DOCUMENT TEXT:
#####
Perform argument substitution on nested boost::bind without composition

若如初见. 提交于 2019-12-30 05:16:30

问题


Suppose I have a function which takes a nullary functor as an argument:

void enqueue( boost::function<void()> & functor );

I have another function which takes an int and does something internally:

void foo( int a);

I would like to nest, but not compose, these together so that I get a functor with the signature:

boost::function<void(int)> functor

Which when called with a value - say 4 - performs the following:

enqueue( boost::bind(&foo, 4) )

My first attempt was the following:

boost::function<void(int)> functor = boost::bind(&enqueue, boost::bind(&foo,_1))

This fails because bind performs composition when given a nested bind. foo was first called, then the value void was "returned" to enqueue, which fails.

My second attempt was the following:

boost::function<void(int)> functor = boost::bind(&enqueue, boost::protect( boost::bind(&foo, _1) ) )

This failed because enqueue accepts a nullary, not unary functor.

Can what I'm seeking be done?

Other information:

  • This is basically identical to the unanswered boost forum question from 6 years ago: http://lists.boost.org/boost-users/2004/07/7125.php
  • Some reading suggests that using boost::lambda::bind with boost::lambda::unlambda and boost::lambda::protect may do what I'm seeking. Unfortunately boost::lambda has an unacceptably low number of allowed placeholders (3), and high compile-time overhead.
#####
INFORMATION:
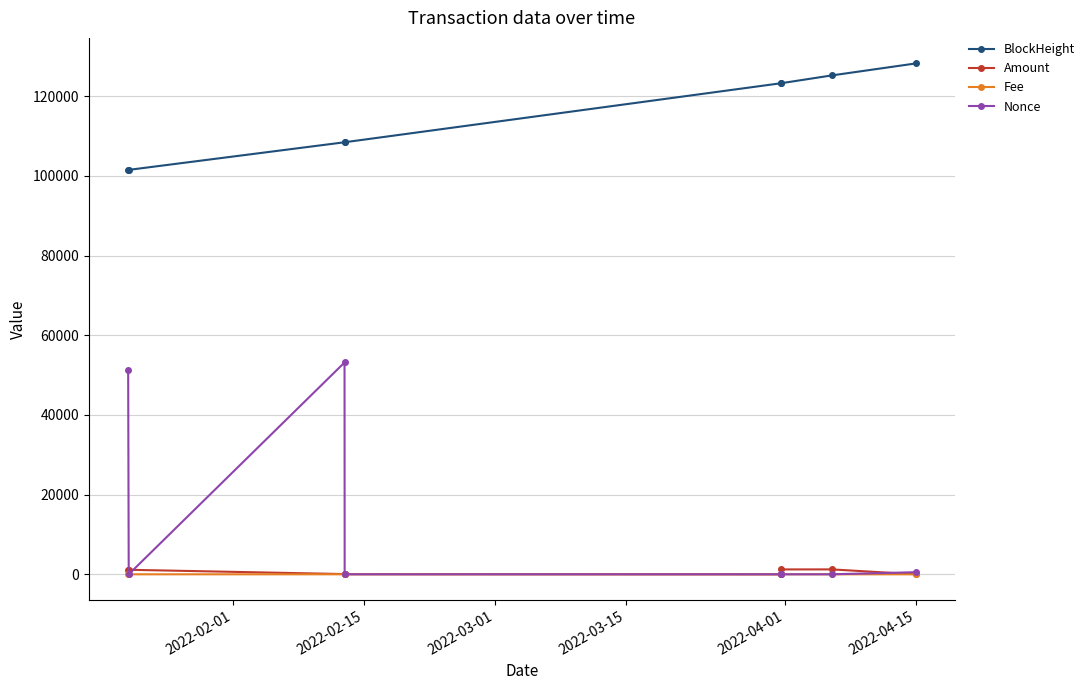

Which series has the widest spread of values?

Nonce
#####
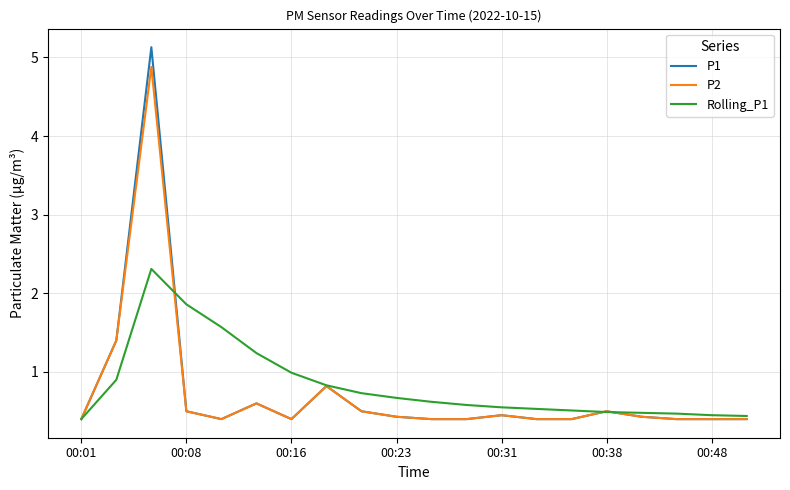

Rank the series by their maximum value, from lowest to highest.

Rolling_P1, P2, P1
#####
ASSIGNMENT:
Using the boost::bind question, decide whether each statement below agrees with it. Answer yes or no for each, and quote the words of the text that decide it. (a) The first attempt failed because enqueue accepts a nullary functor rather than a unary one. (b) boost::lambda allows only three placeholders. (c) The similar boost forum question from 6 years ago was answered.

TASK RESULT:
(a) No: "This fails because bind performs composition when given a nested bind."
(b) Yes: "boost::lambda has an unacceptably low number of allowed placeholders (3)"
(c) No: "the unanswered boost forum question from 6 years ago"